| Its an interesting claim. You could contribute positively to the discussion by providing some sort of experiement to test it. Would it be fair to say you believe that your high level of interaction with various social media sites and technologies has 'trained' your mind's agility? If so, several useful questions arise which I'd love to know answers too; 1) Can you produce more lines of production code over unit time? If you use a source repository you might be able to analyze this by check-ins. I suspect a large open source project like KDE or Hadoop etc where you could correlate 'agility' of committer with the commits could shed some light here. 2) Do the designs and implementations produced have similar, better, or worse levels of qualities than designs and implementations done by 'less agile' developers? I'd probably track bug reports and rewrites against lines of code committed. 3) Does the scale of problem change the effectiveness ratio? Which is to say if you're coding/designing/implementing at the top level of a big project vs at the fringe, does the difference between people trained with social media exposure continue? Bascially correlating the above two data points across all levels of the code and design. |
But I see where you are going there.
I mean come on, if you are comparing a fresh out-of-school graduate with someone with 10 years experience I think most people will agree that the older guy in this case will be more productive. There are things you need to know about working with a large code base that can't be taught by school but can only be learnt with experience.

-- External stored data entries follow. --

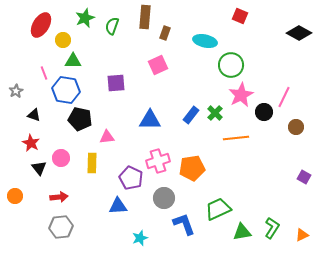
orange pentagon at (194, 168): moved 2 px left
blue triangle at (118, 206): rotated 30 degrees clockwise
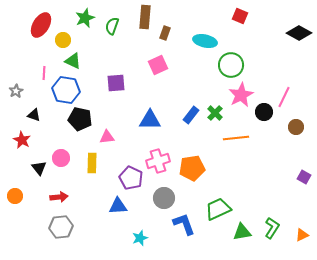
green triangle at (73, 61): rotated 24 degrees clockwise
pink line at (44, 73): rotated 24 degrees clockwise
red star at (31, 143): moved 9 px left, 3 px up
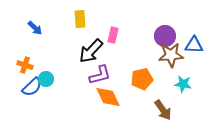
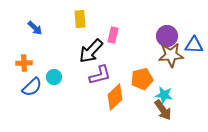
purple circle: moved 2 px right
orange cross: moved 1 px left, 2 px up; rotated 21 degrees counterclockwise
cyan circle: moved 8 px right, 2 px up
cyan star: moved 19 px left, 11 px down
orange diamond: moved 7 px right; rotated 72 degrees clockwise
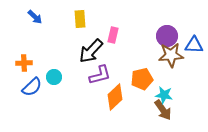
blue arrow: moved 11 px up
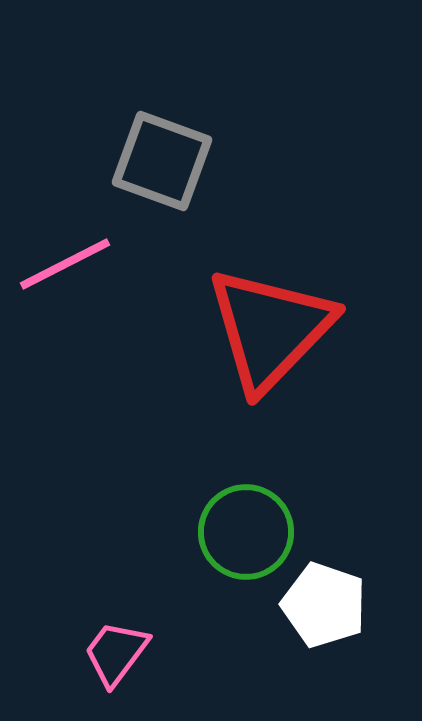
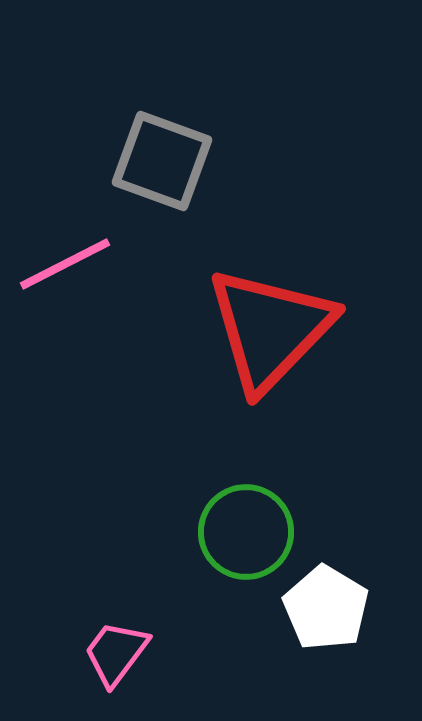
white pentagon: moved 2 px right, 3 px down; rotated 12 degrees clockwise
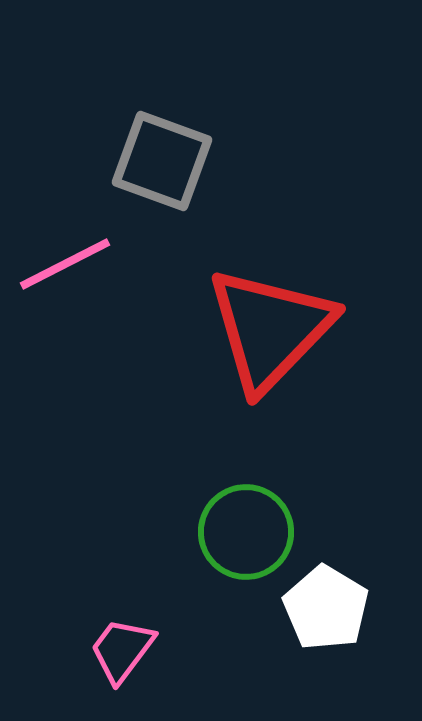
pink trapezoid: moved 6 px right, 3 px up
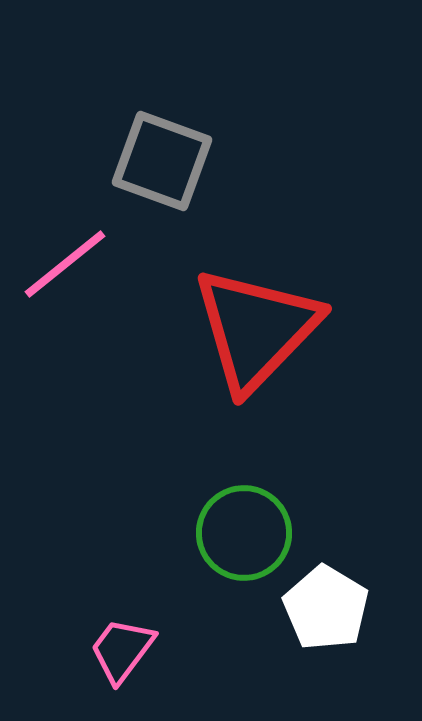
pink line: rotated 12 degrees counterclockwise
red triangle: moved 14 px left
green circle: moved 2 px left, 1 px down
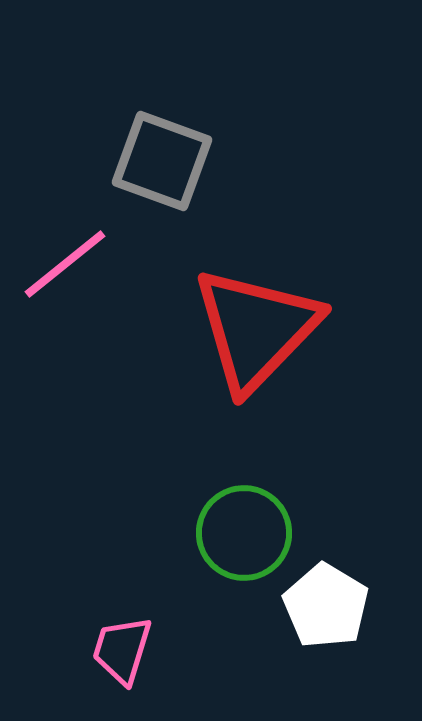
white pentagon: moved 2 px up
pink trapezoid: rotated 20 degrees counterclockwise
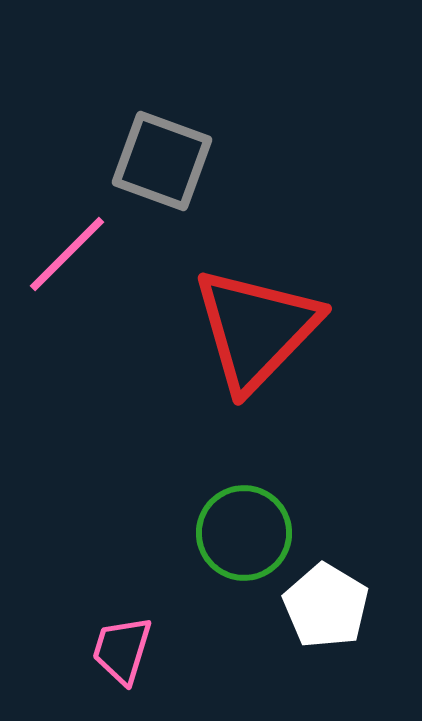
pink line: moved 2 px right, 10 px up; rotated 6 degrees counterclockwise
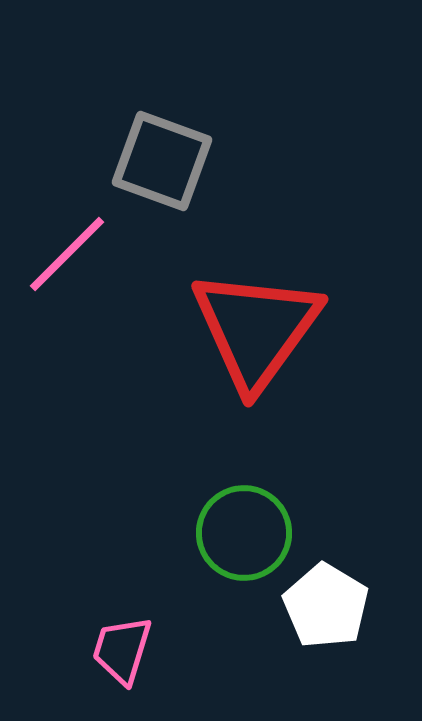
red triangle: rotated 8 degrees counterclockwise
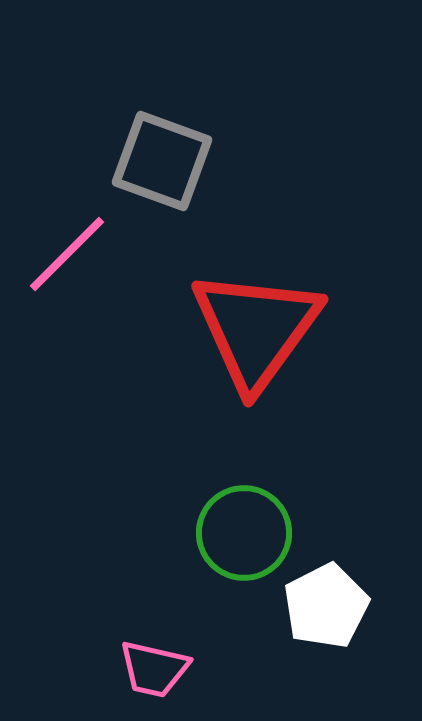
white pentagon: rotated 14 degrees clockwise
pink trapezoid: moved 32 px right, 19 px down; rotated 94 degrees counterclockwise
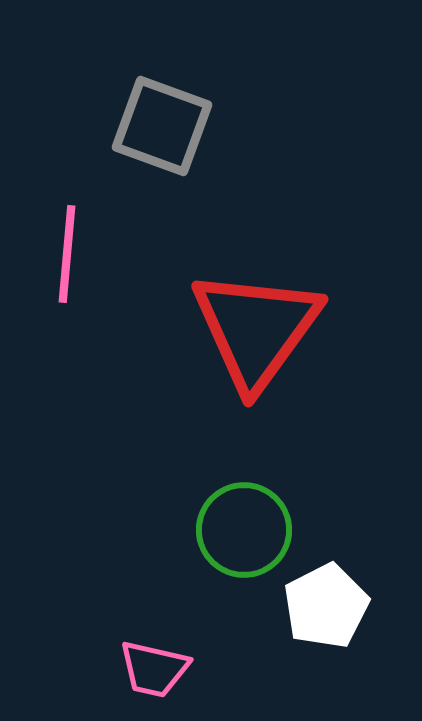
gray square: moved 35 px up
pink line: rotated 40 degrees counterclockwise
green circle: moved 3 px up
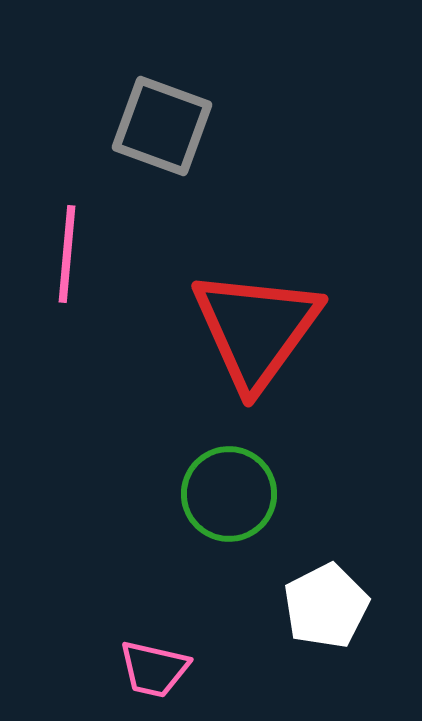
green circle: moved 15 px left, 36 px up
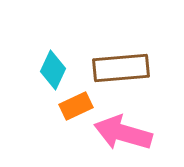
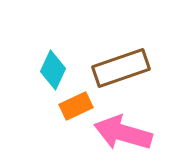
brown rectangle: rotated 14 degrees counterclockwise
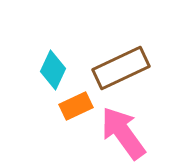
brown rectangle: rotated 6 degrees counterclockwise
pink arrow: rotated 38 degrees clockwise
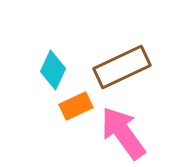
brown rectangle: moved 1 px right, 1 px up
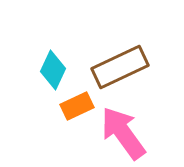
brown rectangle: moved 2 px left
orange rectangle: moved 1 px right
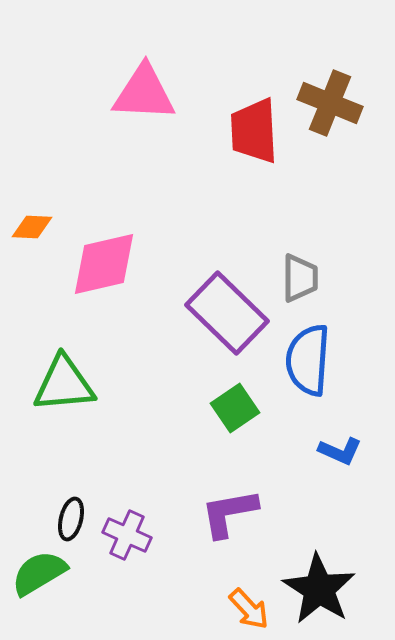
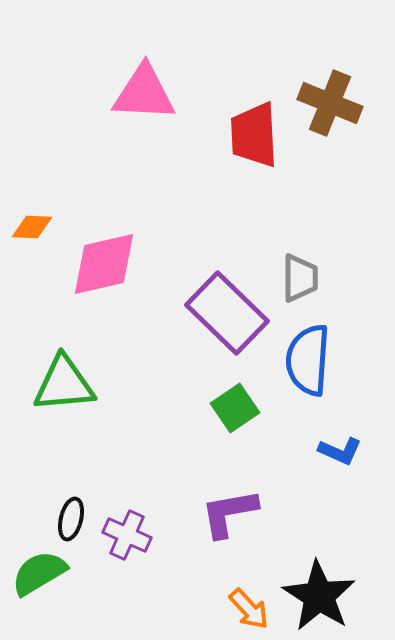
red trapezoid: moved 4 px down
black star: moved 7 px down
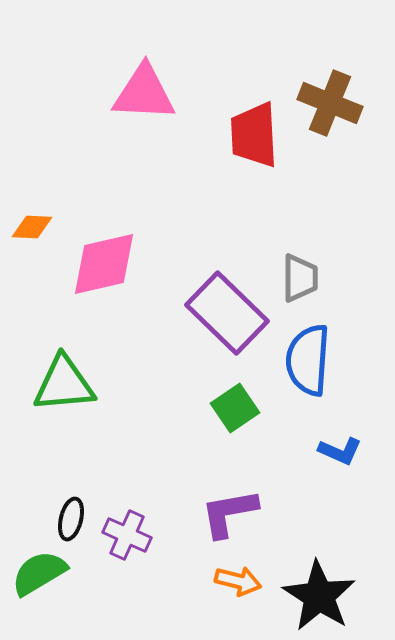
orange arrow: moved 11 px left, 28 px up; rotated 33 degrees counterclockwise
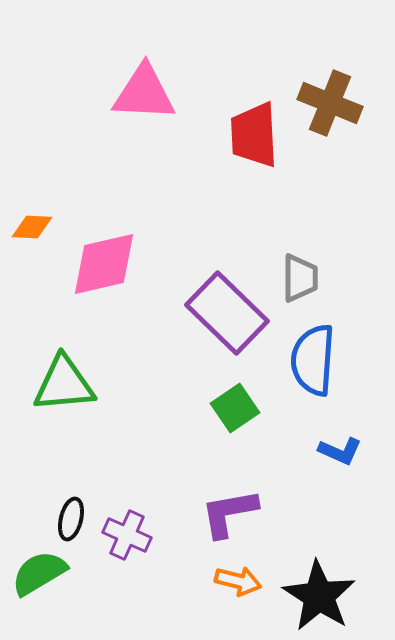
blue semicircle: moved 5 px right
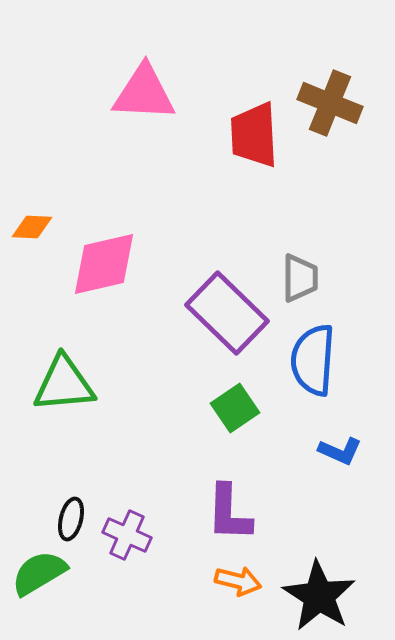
purple L-shape: rotated 78 degrees counterclockwise
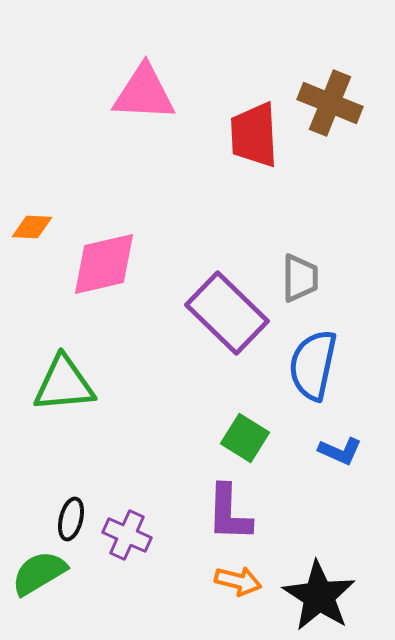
blue semicircle: moved 5 px down; rotated 8 degrees clockwise
green square: moved 10 px right, 30 px down; rotated 24 degrees counterclockwise
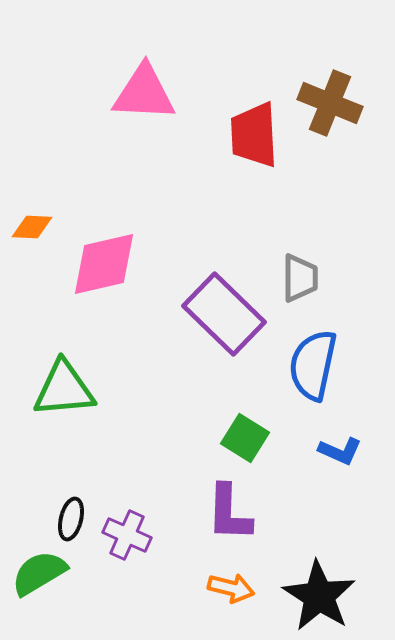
purple rectangle: moved 3 px left, 1 px down
green triangle: moved 5 px down
orange arrow: moved 7 px left, 7 px down
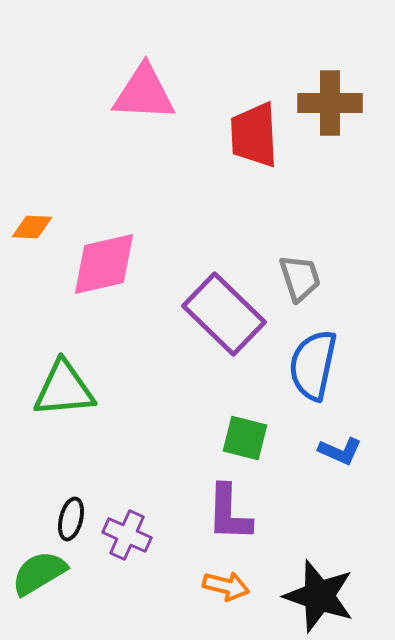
brown cross: rotated 22 degrees counterclockwise
gray trapezoid: rotated 18 degrees counterclockwise
green square: rotated 18 degrees counterclockwise
orange arrow: moved 5 px left, 2 px up
black star: rotated 14 degrees counterclockwise
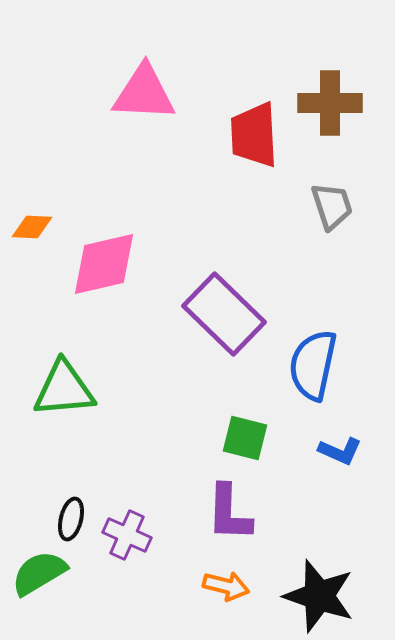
gray trapezoid: moved 32 px right, 72 px up
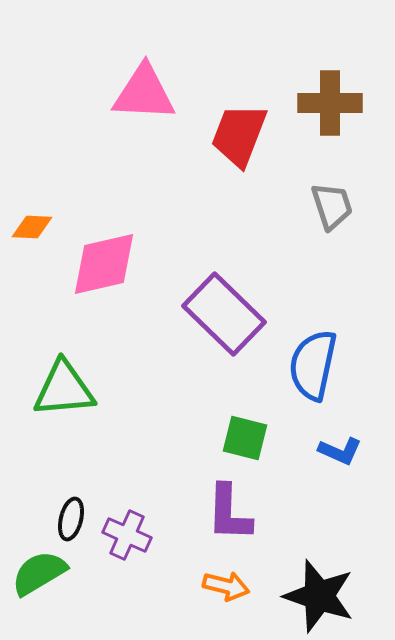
red trapezoid: moved 15 px left; rotated 24 degrees clockwise
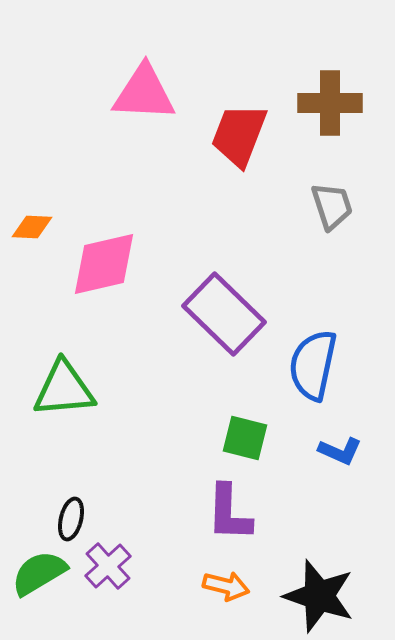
purple cross: moved 19 px left, 31 px down; rotated 24 degrees clockwise
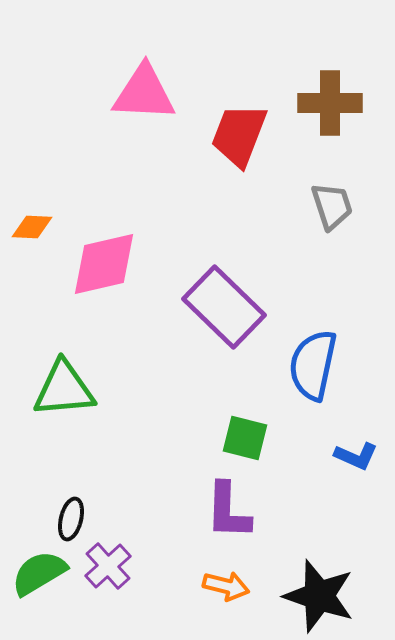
purple rectangle: moved 7 px up
blue L-shape: moved 16 px right, 5 px down
purple L-shape: moved 1 px left, 2 px up
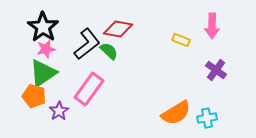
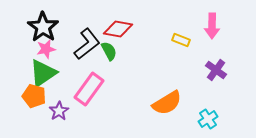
green semicircle: rotated 18 degrees clockwise
orange semicircle: moved 9 px left, 10 px up
cyan cross: moved 1 px right, 1 px down; rotated 24 degrees counterclockwise
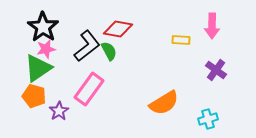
yellow rectangle: rotated 18 degrees counterclockwise
black L-shape: moved 2 px down
green triangle: moved 5 px left, 5 px up
orange semicircle: moved 3 px left
cyan cross: rotated 18 degrees clockwise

When I say "older" developer, I mean the 40-50 year old who probably was a really good developer 10 years ago, got a steady, cushy job, with a salary that he/she is more than happy with, and stopped learning because he didn't need to anymore.
I know a lot of exceptions to the rule. The older programmer who got into it because he loves to code, who stayed in it because he loves to code, he keeps up with the times and continues to be relevant. The older programmer who just wants to make a buck and go home to his family? He fell behind a long time ago and doesn't want to catch up.